Your goal » From the line with "[27,353,948,371] // e)" through the line with "[88,510,246,532] [100,538,354,558] [88,596,142,614]", repeat the entries verbatim, both end lines included, and add nothing.

━━━━━ Material to process ━━━━━

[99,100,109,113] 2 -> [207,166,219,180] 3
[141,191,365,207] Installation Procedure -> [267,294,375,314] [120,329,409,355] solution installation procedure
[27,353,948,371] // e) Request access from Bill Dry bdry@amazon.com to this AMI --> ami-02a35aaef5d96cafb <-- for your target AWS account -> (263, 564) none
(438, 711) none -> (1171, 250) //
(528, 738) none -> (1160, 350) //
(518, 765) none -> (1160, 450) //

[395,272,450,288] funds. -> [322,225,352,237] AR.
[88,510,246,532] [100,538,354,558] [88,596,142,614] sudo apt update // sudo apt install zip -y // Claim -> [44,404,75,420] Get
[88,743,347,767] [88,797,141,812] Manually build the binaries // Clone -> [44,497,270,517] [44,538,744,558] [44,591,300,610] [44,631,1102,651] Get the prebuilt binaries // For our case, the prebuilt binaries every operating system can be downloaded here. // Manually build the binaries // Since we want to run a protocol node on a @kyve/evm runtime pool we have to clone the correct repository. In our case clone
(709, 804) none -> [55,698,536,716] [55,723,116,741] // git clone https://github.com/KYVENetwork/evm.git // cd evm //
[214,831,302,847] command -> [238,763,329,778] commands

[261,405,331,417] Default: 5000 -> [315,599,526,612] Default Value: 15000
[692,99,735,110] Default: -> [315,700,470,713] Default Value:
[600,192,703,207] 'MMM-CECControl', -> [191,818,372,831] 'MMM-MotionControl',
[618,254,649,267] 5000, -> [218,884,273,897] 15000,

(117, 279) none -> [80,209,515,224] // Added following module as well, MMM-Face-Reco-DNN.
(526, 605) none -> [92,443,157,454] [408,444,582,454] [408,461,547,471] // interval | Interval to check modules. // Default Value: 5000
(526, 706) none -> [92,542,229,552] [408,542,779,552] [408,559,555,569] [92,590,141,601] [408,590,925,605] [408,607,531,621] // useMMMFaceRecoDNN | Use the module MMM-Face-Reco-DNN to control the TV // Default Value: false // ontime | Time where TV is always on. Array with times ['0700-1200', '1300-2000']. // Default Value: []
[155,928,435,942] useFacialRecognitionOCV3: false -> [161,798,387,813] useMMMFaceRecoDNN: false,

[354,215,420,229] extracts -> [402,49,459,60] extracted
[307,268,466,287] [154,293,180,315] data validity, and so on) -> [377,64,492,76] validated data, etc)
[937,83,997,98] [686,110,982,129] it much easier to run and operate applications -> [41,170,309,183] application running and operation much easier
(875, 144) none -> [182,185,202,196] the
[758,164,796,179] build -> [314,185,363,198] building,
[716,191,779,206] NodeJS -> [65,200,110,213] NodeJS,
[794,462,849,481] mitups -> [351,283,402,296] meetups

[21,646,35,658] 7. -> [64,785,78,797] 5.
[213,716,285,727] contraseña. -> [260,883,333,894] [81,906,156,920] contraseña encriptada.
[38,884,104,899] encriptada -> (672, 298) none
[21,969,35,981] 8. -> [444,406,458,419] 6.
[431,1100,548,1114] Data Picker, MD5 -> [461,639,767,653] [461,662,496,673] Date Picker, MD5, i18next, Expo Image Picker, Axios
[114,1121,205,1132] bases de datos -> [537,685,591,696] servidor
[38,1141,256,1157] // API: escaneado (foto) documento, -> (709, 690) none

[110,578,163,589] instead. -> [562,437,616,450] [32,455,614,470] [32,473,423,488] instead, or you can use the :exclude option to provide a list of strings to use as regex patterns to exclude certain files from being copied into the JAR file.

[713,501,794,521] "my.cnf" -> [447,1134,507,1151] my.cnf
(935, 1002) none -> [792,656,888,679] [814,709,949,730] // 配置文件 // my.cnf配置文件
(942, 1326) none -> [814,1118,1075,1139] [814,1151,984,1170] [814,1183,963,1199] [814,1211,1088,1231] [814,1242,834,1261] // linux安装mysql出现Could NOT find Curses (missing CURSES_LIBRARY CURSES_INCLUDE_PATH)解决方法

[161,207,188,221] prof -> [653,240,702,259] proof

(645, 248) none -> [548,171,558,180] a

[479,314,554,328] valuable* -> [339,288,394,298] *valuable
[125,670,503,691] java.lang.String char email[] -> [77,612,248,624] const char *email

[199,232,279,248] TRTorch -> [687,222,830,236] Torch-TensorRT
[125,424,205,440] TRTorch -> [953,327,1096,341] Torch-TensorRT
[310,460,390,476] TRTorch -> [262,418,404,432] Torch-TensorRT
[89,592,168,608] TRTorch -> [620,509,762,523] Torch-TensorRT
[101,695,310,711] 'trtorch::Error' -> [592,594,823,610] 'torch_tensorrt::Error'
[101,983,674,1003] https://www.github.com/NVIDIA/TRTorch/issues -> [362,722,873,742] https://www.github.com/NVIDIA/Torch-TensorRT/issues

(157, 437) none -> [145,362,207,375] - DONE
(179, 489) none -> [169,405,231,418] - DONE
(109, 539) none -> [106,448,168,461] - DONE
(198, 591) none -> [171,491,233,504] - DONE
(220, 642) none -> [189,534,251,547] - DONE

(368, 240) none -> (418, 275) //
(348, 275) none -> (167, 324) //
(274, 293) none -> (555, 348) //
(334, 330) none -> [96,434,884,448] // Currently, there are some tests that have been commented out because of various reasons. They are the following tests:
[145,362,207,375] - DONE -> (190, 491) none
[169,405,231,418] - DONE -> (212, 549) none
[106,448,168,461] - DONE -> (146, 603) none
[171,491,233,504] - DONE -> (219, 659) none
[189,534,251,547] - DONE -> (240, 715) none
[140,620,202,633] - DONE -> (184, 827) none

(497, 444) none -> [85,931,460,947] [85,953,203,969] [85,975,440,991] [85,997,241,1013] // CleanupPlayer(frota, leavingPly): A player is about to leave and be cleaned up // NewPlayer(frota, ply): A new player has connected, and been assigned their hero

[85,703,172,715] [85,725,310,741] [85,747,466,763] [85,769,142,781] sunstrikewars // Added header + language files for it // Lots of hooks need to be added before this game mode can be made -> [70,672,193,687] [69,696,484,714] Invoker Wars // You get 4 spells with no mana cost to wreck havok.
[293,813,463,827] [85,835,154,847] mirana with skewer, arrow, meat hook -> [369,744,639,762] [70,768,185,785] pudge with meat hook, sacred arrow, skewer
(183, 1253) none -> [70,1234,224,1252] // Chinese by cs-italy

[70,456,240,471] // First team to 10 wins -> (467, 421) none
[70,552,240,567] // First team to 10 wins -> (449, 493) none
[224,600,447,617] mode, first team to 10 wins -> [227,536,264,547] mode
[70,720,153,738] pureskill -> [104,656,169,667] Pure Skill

━━━━━

Task result »
[27,353,948,371] // e) Request access from Bill Dry bdry@amazon.com to this AMI --> ami-02a35aaef5d96cafb <-- for your target AWS account -> (263, 564) none
(438, 711) none -> (1171, 250) //
(528, 738) none -> (1160, 350) //
(518, 765) none -> (1160, 450) //

[395,272,450,288] funds. -> [322,225,352,237] AR.
[88,510,246,532] [100,538,354,558] [88,596,142,614] sudo apt update // sudo apt install zip -y // Claim -> [44,404,75,420] Get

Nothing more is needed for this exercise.